The Gates Foundation more recently fell under scrutiny from the advocacy organization Global Justice Now, which released a report in January raising concerns about the institution’s track record on education, food and health care policies.

“The Gates Foundation has rapidly become the most influential actor in the world of global health and agricultural policies, but there’s no oversight or accountability in how that influence is managed,” said Polly Jones of Global Justice Now. “This concentration of power and influence is even more problematic when you consider that the philanthropic vision of the Gates Foundation seems to be largely based on the values of corporate America. The foundation is relentlessly promoting big business-based initiatives such as industrial agriculture, private health care and education. But these are all potentially exacerbating the problems of poverty and lack of access to basic resources that the foundation is supposed to be alleviating.”

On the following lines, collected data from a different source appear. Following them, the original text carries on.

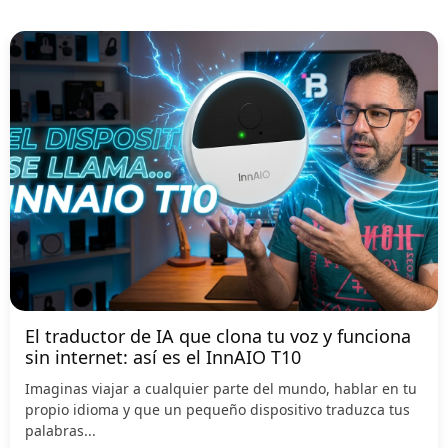
El traductor de IA que clona tu voz y funciona
sin internet: así es el InnAIO T10
Imaginas viajar a cualquier parte del mundo, hablar en tu
propio idioma y que un pequeño dispositivo traduzca tus
palabras...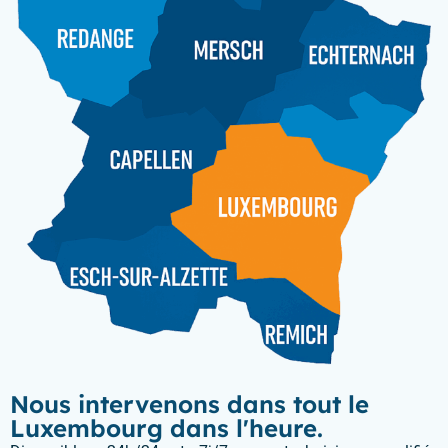
Nous intervenons dans tout le
Luxembourg dans l'heure.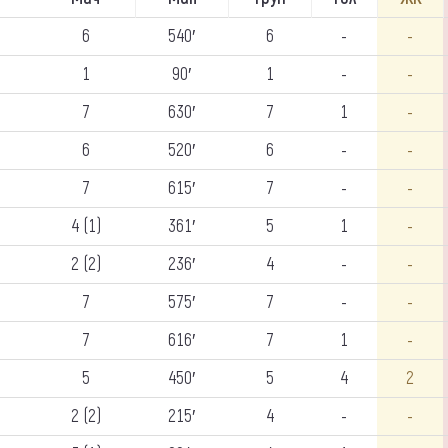
6
540′
6
-
-
1
90′
1
-
-
7
630′
7
1
-
6
520′
6
-
-
7
615′
7
-
-
4 (1)
361′
5
1
-
2 (2)
236′
4
-
-
7
575′
7
-
-
7
616′
7
1
-
5
450′
5
4
2
2 (2)
215′
4
-
-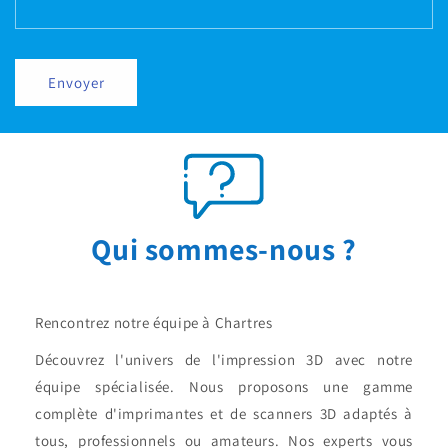
Envoyer
Qui sommes-nous ?
Rencontrez notre équipe à Chartres
Découvrez l'univers de l'impression 3D avec notre
équipe spécialisée. Nous proposons une gamme
complète d'imprimantes et de scanners 3D adaptés à
tous, professionnels ou amateurs. Nos experts vous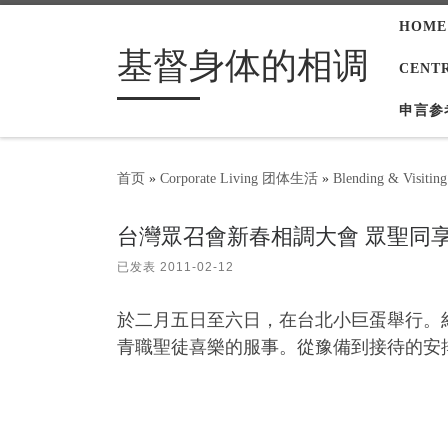
HOME
Skip to content
基督身体的相调
CENT
申言参
首页
»
Corporate Living 团体生活
»
Blending & Visi
台灣眾召會新春相調大會 眾聖同
已发表
2011-02-12
於二月五日至六日，在台北小巨蛋舉行。
青職聖徒喜樂的服事。從豫備到接待的安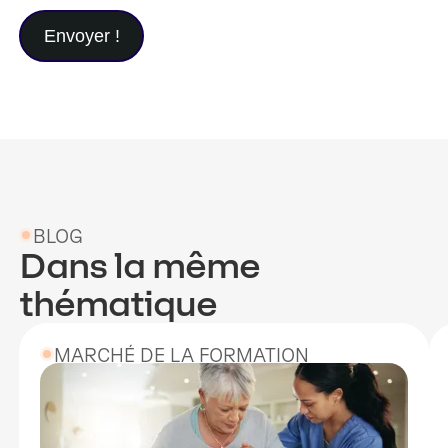
BLOG
Dans la même
thématique
MARCHÉ DE LA FORMATION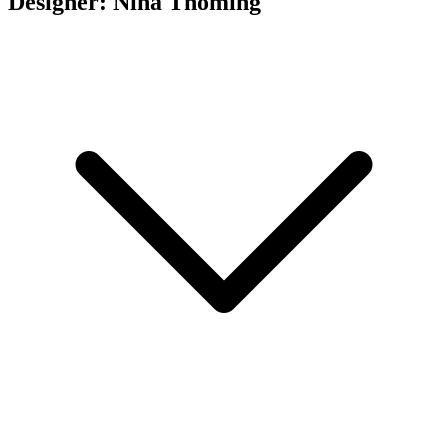
Designer: Nina Thöming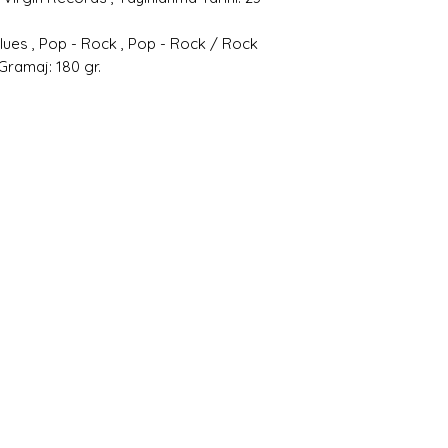
 Blues , Pop - Rock , Pop - Rock / Rock
 Gramaj: 180 gr.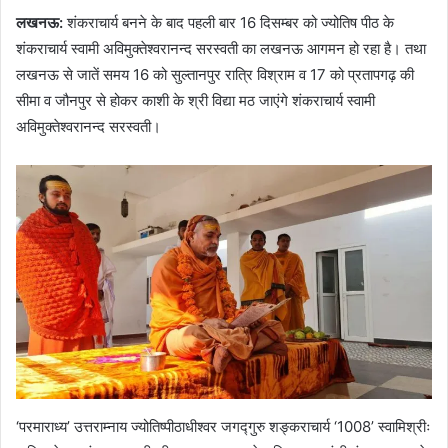
लखनऊ:
शंकराचार्य बनने के बाद पहली बार 16 दिसम्बर को ज्योतिष पीठ के
शंकराचार्य स्वामी अविमुक्तेश्वरानन्द सरस्वती का लखनऊ आगमन हो रहा है। तथा
लखनऊ से जातें समय 16 को सुल्तानपुर रात्रि विश्राम व 17 को प्रतापगढ़ की
सीमा व जौनपुर से होकर काशी के श्री विद्या मठ जाएंगे शंकराचार्य स्वामी
अविमुक्तेश्वरानन्द सरस्वती।
‘परमाराध्य’ उत्तराम्नाय ज्योतिष्पीठाधीश्वर जगद्गुरु शङ्कराचार्य ‘1008’ स्वामिश्रीः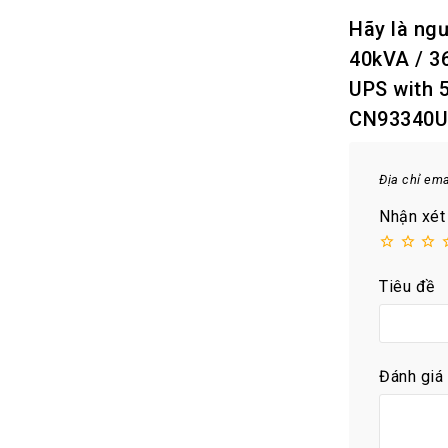
Hãy là ngư
40kVA / 3
UPS with 5
CN93340U
Địa chỉ em
Nhận xét
Tiêu đề
Đánh giá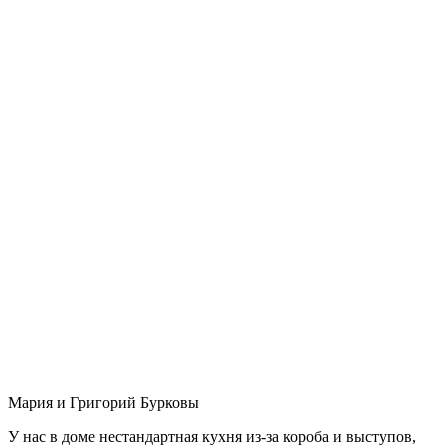
Мария и Григорий Бурковы
У нас в доме нестандартная кухня из-за короба и выступов,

Facebook CEO Mark Zuckerberg and his wife, Priscilla Chan, raised eyebrows in December when they announced they would give away 99 percent of their wealth. As it turned out, this was not a giveaway at all, but a shifting of funds into their own limited liability company (LLC). Just weeks later, Zuckerberg lashed out at Indian media justice advocates who raised concerns about his company’s efforts to undermine net neutrality protections in their country.

Like many others, Massing is calling for greater transparency, not only for foundations but for think tanks, Hollywood, Silicon Valley and universities. Pointing to the website Inside Philanthropy, whose stated purpose is to “pull back the curtain on one of the most powerful and dynamic forces shaping society,” Massing argues that far greater and better-resourced scrutiny is needed. “There remains the question of how to pay for all this,” writes Massing, posing: “Is there perhaps a consortium of donors out there willing to fund an operation that would part the curtains on its own world?”

But some argue that we already have all the information we need to be concerned. In December, Vandana Shiva, an ecofeminist and activist, wrote in response to Zuckerberg’s move in India that a “collective corporate assault is underway globally. Having lined up all their ducks, veterans of corporate America such as Bill Gates are being joined by the next wave of philanthro-corporate Imperialists, including Mark Zuckerberg.”

“It is an enclosure of the commons,” she continued, “which are ‘commons’ because they guarantee access to the commoner, whether it be seed, water, information or internet.”